Das in der Türkei erhobene Material wurde mit den in Europa erfassten Unterlagen kombiniert. Hinweise auf die dort aufgesuchten Rechercheorte und Quellen finden sich in den Angaben zu den einschlägigen Veröffentlichungen.

Die mehrdimensionale Erhebungsweise machte es möglich, die Daten interdisziplinär untereinander zu überprüfen und daraus einen Standard für ihre Validität festzulegen.

Bisher sind 15 Aufsätze über den Themenkreis publiziert und die Veröffentlichung der Resultate wird fortgesetzt.

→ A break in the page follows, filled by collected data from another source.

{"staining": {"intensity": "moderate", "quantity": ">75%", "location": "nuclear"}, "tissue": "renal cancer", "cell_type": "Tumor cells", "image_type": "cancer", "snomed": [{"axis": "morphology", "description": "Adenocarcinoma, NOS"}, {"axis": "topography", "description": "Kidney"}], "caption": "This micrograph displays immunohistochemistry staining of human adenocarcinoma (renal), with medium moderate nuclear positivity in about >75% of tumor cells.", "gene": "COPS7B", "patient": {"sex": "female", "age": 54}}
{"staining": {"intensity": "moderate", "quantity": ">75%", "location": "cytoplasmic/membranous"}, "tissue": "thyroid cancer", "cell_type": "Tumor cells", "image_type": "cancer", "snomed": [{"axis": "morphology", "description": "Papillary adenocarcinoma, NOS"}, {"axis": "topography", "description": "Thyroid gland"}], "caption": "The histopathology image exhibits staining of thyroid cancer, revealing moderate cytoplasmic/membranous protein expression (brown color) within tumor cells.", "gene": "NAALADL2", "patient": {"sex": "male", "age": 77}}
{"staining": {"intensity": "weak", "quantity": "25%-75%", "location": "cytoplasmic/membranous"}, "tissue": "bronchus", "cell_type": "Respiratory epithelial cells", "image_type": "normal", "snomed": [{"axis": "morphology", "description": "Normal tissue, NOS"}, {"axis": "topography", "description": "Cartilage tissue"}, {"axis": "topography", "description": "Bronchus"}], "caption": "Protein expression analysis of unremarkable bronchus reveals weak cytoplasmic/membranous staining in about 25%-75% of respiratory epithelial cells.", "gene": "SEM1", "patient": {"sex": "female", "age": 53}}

Die Forschungserfahrungen haben den Duktus für weitere Vorhaben in der Türkei bestimmt: Objektivität lässt sich nur herstellen, wenn sich vorgefasste Urteilsmuster im Dialog mit türkischen Fachleuten und, je nach Thema, auch Betroffenen eines Zeitgeschehens, der Überprüfung aussetzen.

Dank

An dieser Stelle möchte ich allen Freunden und Helfern in der Türkei und anderen Orten dieser Forschung meinen Dank aussprechen. Ohne den unermüdlichen Beistand vor allem meiner türkischen Ansprechpartner und Freunde hätten meine Unternehmungen nicht gelingen können. Ihre Zuwendung ging weit über einen formalen Einsatz hinaus. Ich verdanke ihnen die Erfahrung, dass Kulturunterschiede nicht an Ländergrenzen gebunden sind und dass menschlichen Beziehungen die Verständigung hemmende Unterschiede im interkulturellen Dialog überwinden können.